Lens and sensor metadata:
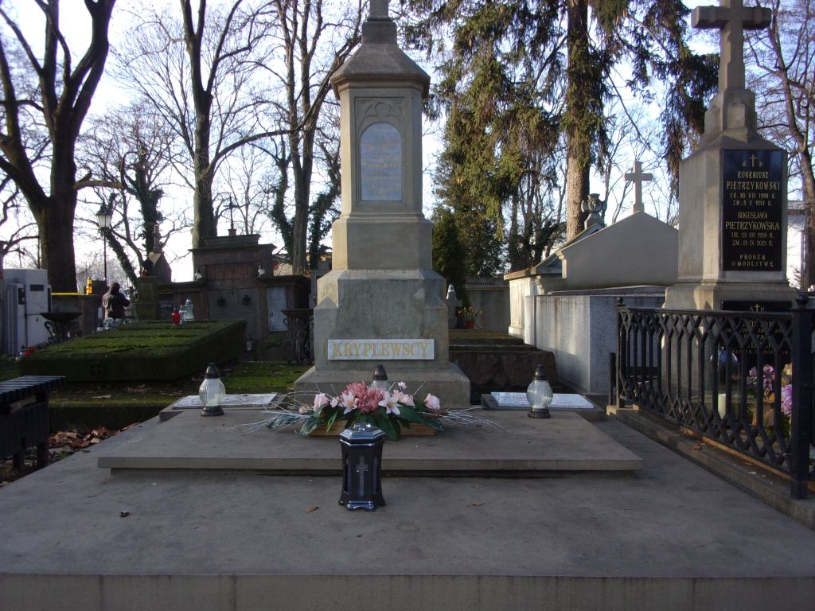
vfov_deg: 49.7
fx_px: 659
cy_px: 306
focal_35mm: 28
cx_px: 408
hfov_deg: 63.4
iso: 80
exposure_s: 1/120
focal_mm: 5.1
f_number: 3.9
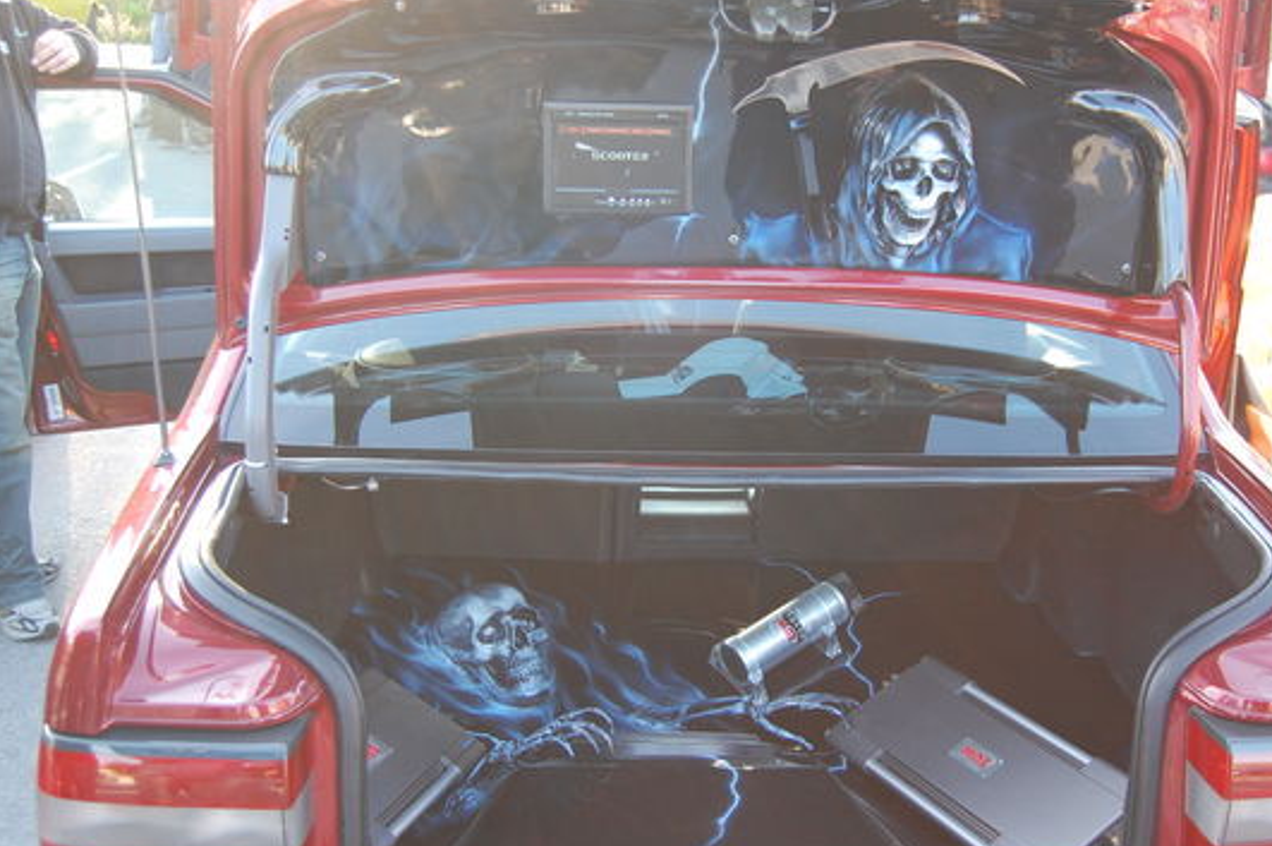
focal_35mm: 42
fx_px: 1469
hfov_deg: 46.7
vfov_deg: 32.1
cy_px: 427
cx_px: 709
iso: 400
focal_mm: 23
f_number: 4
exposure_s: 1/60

--

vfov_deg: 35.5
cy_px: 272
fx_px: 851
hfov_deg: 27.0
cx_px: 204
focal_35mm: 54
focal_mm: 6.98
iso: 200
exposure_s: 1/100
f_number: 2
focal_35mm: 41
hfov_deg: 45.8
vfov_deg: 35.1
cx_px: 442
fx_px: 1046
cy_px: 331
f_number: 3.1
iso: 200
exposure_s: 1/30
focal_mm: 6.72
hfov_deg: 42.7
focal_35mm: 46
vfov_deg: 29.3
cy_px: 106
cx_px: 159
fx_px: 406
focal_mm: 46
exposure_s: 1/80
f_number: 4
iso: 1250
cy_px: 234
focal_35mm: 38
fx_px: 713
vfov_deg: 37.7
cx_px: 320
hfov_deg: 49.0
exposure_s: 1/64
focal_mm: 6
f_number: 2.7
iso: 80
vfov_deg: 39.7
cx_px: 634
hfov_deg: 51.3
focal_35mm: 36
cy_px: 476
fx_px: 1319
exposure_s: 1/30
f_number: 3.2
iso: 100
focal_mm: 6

● **What the task requires**:
Here the output must be the lines above from the line with "vfov_deg: 32.1" to the line with "exposure_s: 1/60", both included, duplicated word for word and nothing else.

● **Answer for the task**:
vfov_deg: 32.1
cy_px: 427
cx_px: 709
iso: 400
focal_mm: 23
f_number: 4
exposure_s: 1/60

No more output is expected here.